Now I know that some can bristle at the mention of the word experience or vision. I used to be the person that would argue against God moving in such ways. I’m not writing about this experience to prove its validity, the proof is in the fruit. I am writing about it because we are in the midst of a world that is burning down all around us but, beloved, our God hasn’t changed!
David and the rest of the psalmists knew how to worship this way too. This isn’t some new revelation, it’s all through the Psalms. They were written by people who ran to their God when things were falling apart. In this day and age, we need to learn how to praise the way they did in a world that is burning down around us.
This is traditionally the time in the blog where I choose some scripture that ties all of it together, but it is very difficult to look at the Psalms, at the psalmists’ vulnerable and bared hearts, and choose just one. Honestly, I don’t know if you could read more than five of them without coming across some desperate heart cry to God. But for today I will choose this:
“God is our refuge and strength, a helper who is always found in times of trouble. Therefore we will not be afraid, though the earth trembles and the mountains topple into the depths of the seas, though its water roars and foams and the mountains quake with its turmoil. ” - Psalm 46:1-3 CSB
In other words, let the house burn down around us; we will not fear! That is the God that we serve! That is the God that we worship and sing our praises to! That is the God that meets us amid our messes, our battles, our distress. That is a promise to cling tight to and hold on to when all else is falling apart. This is the promise of the burning room.
This brings me back to Shadrack, Meshack, and Abednego. Notice that when they were cast into the fire they weren’t cowering in fear on the floor of the furnace waiting for the flame to start searing their flesh. They were walking around in the midst of it! That takes faith!
Beloved, this is the point. This is the reason that my heart has been bursting with these six words this whole week. You can slow dance in the middle of your disaster. Jesus is standing with you, right beside you whether you feel Him there or not and He is just waiting for you to lock eyes with Him and allow Him to lead. Things may still fall apart, damage may still come but there is peace in your battle, there is hope waiting to hold you through your disaster, and there is love extending His hand inviting you to find your refuge in Him.

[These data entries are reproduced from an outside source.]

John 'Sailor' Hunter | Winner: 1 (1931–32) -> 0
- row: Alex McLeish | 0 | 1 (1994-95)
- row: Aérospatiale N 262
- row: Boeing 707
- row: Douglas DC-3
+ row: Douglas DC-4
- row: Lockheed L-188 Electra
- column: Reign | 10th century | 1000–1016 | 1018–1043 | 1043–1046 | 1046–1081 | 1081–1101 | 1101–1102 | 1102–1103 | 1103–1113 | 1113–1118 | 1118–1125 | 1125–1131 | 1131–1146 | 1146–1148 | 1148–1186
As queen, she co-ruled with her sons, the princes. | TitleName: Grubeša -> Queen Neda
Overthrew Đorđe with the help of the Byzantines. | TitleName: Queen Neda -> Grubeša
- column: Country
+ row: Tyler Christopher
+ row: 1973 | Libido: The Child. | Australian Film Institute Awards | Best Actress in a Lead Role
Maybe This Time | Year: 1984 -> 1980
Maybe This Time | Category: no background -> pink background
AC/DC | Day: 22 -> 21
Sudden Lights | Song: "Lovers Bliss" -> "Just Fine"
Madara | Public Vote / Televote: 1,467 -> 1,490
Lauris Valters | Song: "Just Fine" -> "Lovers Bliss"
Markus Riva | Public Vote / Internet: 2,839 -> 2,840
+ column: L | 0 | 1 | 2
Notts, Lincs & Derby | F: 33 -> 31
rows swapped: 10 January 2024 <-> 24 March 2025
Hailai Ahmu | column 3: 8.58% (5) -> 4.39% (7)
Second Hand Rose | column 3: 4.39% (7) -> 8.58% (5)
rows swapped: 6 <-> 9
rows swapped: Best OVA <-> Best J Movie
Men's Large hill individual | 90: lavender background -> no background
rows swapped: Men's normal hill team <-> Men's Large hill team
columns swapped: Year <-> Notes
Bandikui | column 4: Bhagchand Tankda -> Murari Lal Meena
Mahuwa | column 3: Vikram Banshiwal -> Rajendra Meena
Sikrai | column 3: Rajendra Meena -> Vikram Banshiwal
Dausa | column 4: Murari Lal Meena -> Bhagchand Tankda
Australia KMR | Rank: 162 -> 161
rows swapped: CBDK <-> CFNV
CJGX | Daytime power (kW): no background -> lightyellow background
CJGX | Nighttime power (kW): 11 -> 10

I know the holidays can be rough, especially after a year when so much has been taken from us–when we are facing so much uncertainty. There is peace. The very thing that the angels heralded to the shepherds two thousand years ago is still true for us today. Jesus is our peace in the middle of the chaos. Make time this week to find Him, to seek His face, to sing to Him and not just about Him, and take your refuge there. Take some time to slow dance with our King in this burning world and see yourself be unaffected by the flames.